I found myself at a loss for words, shocked by a late-night WhatsApp message that I received on Aug 22. The message read: “Khabar sedih dan dukacita. Tuan Openg Onn telah menghembuskan nafas terakhirnya pada malam ini di SGH.”
Spontaneously, I slumped back into my chair, eyes wide open and momentarily unresponsive. My hands started shaking. I just couldn’t believe the message and I was praying it was not true.
Only 12 days ago Openg was in my office, discussing a project that we were working on. Yes, I knew he was suffering from terminal illness and had undergone chemotherapy but he appeared okay and was able to move around just as any healthy person.
I knew he was in hospital waiting to undergo a delicate surgery; we were texting each other until Thursday, Aug 19. When I did not receive any response to my texts the next day, I felt uneasy but consoled myself thinking he would be resting.
On Aug 21, I texted him again; still no response and the previous messages had not been read. Again, I thought he must be recuperating following surgery.
Then that fateful message came around 10 at night on Sunday. It dawned on me that my buddy was gone forever.
The death of a friend or colleague is a tragic moment which I find difficult to accept. The last time I had to cope with the loss of a colleague and friend was the passing of my deputy Jimmy Adit. A year has passed and I still haven’t gotten over his passing. And now ex-journalist and buddy Openg, only 62 years old.
Friendship is one of the most important things in life — the support we get from friends is invaluable — believe me.
I first got to know Openg when he was in RTM in the early 80s. Can’t remember exactly when, but I think it was in 1983. At that time, I was the sports editor in The Borneo Post.
We used to meet in our favourite kopi tiam over a cuppa and mee rebus to exchange ideas. We had common interests, writing and reading. A well-read person, Openg would frequently argue over politics.
Our views on Malaysian politics, in particular, were miles apart — I was very critical of federal policies while he was a moderate. Nevertheless, after prolonged arguments we would laugh it off, over a second round of teh tarik. That was Openg — never to leave on a sour note.

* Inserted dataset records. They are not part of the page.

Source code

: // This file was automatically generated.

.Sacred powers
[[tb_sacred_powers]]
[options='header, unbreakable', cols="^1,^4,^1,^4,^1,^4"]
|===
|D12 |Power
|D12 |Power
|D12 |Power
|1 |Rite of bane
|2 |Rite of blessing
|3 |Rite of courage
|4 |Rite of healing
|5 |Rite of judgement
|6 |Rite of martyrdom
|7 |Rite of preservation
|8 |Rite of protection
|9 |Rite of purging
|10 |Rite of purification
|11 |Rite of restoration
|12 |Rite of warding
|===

He had a keen interest in literature just like me. He was also into theatre plays and one of his greatest achievements was the immensely successful staging of the Bahasa Malaysia play ‘Rosli Dhobi’ featuring the Sarawak nationalist and freedom fighter by the same name.
Though I was not much into plays, I offered him some points. I even lent him some of the historical photos, especially the one on an Indian (Sikh) policeman (a family friend) arresting Rosli Dhobi following the assassination of Sir Duncan Stewart, the second British Governor of Sarawak.
I remember skipping an important family event — my dad’s birthday dinner, I think — just to be present at Openg’s play that night. I didn’t regret it; it turned out to be an emotional play which I vividly remember to this day.
Our friendship strengthened during his days in Bernama.
One day, in the late 80s both of us decided to organise a Malay song singing competition at the Civic Centre in Sibu. The competition was my idea to make some money, part of which to be donated to charity.
It was not easy as anything to do with collecting funds and sponsorships required green light and permits from the authorities. I was not familiar with all the red tape, but there was Openg who managed to get things done smoothly because of his close contacts with government officials and the police.
Response to the competition was not that great, but okay-lah. We donated 60 percent of the money from the event and split the balance three ways. The other partner was my colleague in Utusan Borneo. Thank God, we didn’t end up making a loss.
The zenith of his journalistic career came when he was posted to Jakarta as Bernama’s foreign correspondent for six years until 2004.
In the words of the national news agency’s former editor-in-chief and chairman, Datuk Seri Azman Ujang: “The highlight of his service as a journalist at Bernama was his six years in Jakarta. Openg did his job brilliantly in reporting the unrest in the big country which was, among other things, hit by political crises and the frequency of leadership changes at the presidential level.”
I thought Openg did an awesome job compiling the coverage by Indonesian dailies on Prime Minister Datuk Seri Dr Mahathir Mohamad’s policy speech during the opening of the Umno general meeting in Kuala Lumpur in June 2001.
Most of the prominent dailies front-paged Dr Mahathir’s criticism against the western media’s unfair news coverage of Malaysia.
Openg also highlighted Koran Tempo’s article under the headline, ‘Mahathir: Umno Will Become A Minority’.
He was also the co-founder of the now 14-year-old Bernama Radio. He has a 600-page book to his credit — Indonesia Dari Sebuah Jendela: Catatan Seorang Wartawan.
He is survived by wife Sabariah Zaini and seven children.
As a mark of respect to Openg, I am including his mugshot in my column.